Cristina Jorge reminded people of the importance of donating in life in statements to Lusa about National Organ Donation and Transplant Day, which was celebrated on July 20th. She recalled how last year the country had an altruistic donation situation, where people donated their kidneys to strangers.

For donation in life to be possible, a specialist explains, the person should communicate their will to go through with it to one of seven units who perform the transplants in Portugal.

“Only those who are healthy can be kidney donors,” Jorge stated. “It needs to be assured that the donor doesn’t have any disease that prevents the donation.” She underlined the importance of “minimising risks of this donation for the person themselves,” so that renal problems don’t develop later on.

When asked about the importance of the donor certifying the intervention’s safety, she reaffirmed that “there are international standards about this subject and only those apt can be kidney donors.”

According to the SPT president, around 1800 people in Portugal are waiting for a kidney transplant and the average waiting time on the list is about five years.

“Many patients are on dialysis during this time,” she stated.

The specialist points towards the national and international crossed renal donation program, where transplants are crossed when donor/receiver pairs aren’t compatible.

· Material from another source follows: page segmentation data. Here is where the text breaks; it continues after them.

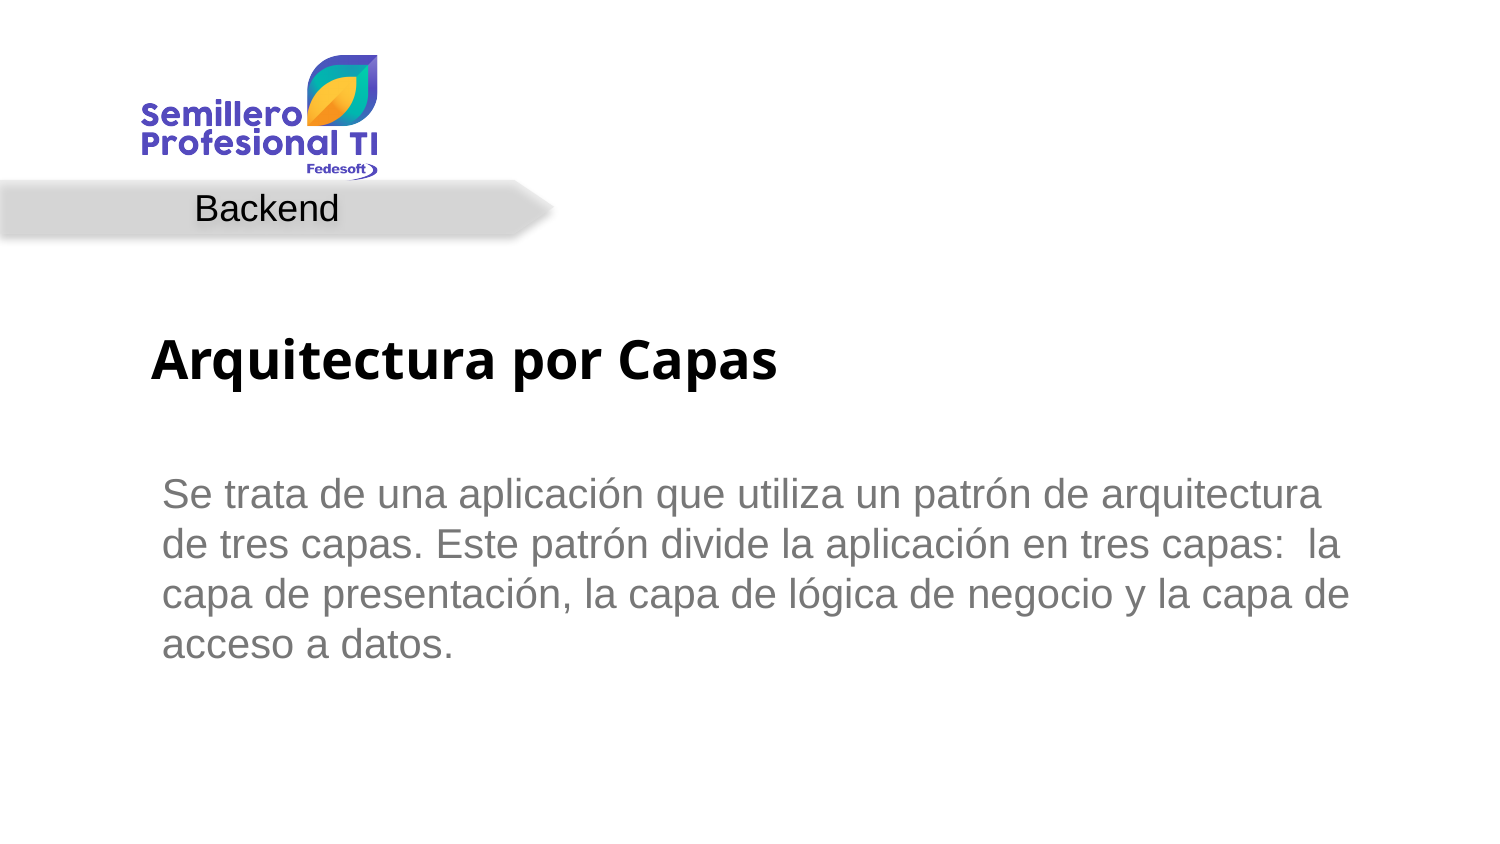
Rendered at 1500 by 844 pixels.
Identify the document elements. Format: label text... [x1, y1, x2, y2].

text_box Backend [0, 179, 555, 234]
text_box Se trata de una aplicación que utiliza un patrón de arquitectura de tres capas. Este patrón divide la aplicación en tres capas: la capa de presentación, la capa de lógica de negocio y la capa de acceso a datos. [146, 451, 1375, 675]
picture [140, 55, 378, 181]
text_box Arquitectura por Capas [136, 288, 1364, 427]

“Normally there’s a donor/receiver pair, where the donor’s alive, and if they’re incompatible with each other, that pair can enter a program in which various pairs in the same circumstance enter the group, which increases the compatibility among each other. The donor, instead of giving their kidney to that receiver, gives it to another receiver in the group, and the original receiver gets theirs from another of the group’s donors,” she explained.

The specialist said the kidney transplant “allows an increase to the quality of life and also improves life expectancy in patients who’ve received it.”

Relative to donating the organ alive, Cristina Jorge pointed out that, besides the kidney, it’s also possible to transplant the liver and parts of the pancreas, although the latter can’t be done in Portugal.

All over the world, the most transplanted organs in life are kidneys.

In 2022, the renal transplant represented 53.2% of all organ transplants, having risen by 25 transplants (5.5%) with “a significant expression by the live donor transplant.”


According to the Portuguese Institute of Blood and Transplants (IPST), the crossed renal donation program allowed five live donor transplants in 2 cycles last year, with a 1st cycle of 2 transplants and a 2nd of 3 transplants (made possible by an altruistic donor).

The last set of data shared by the IPST indicates that 814 organ transplants were made last year, 15 more than in 2021.

This year, the SPT dedicates National Organ Donation and Transplant Day to the role of globalisation and digitalisation in the donation and transplanting of organs in an initiative that will run at the Belém Cultural Centre in Lisbon, where organ trafficking, live donation and crossed donation will be debated.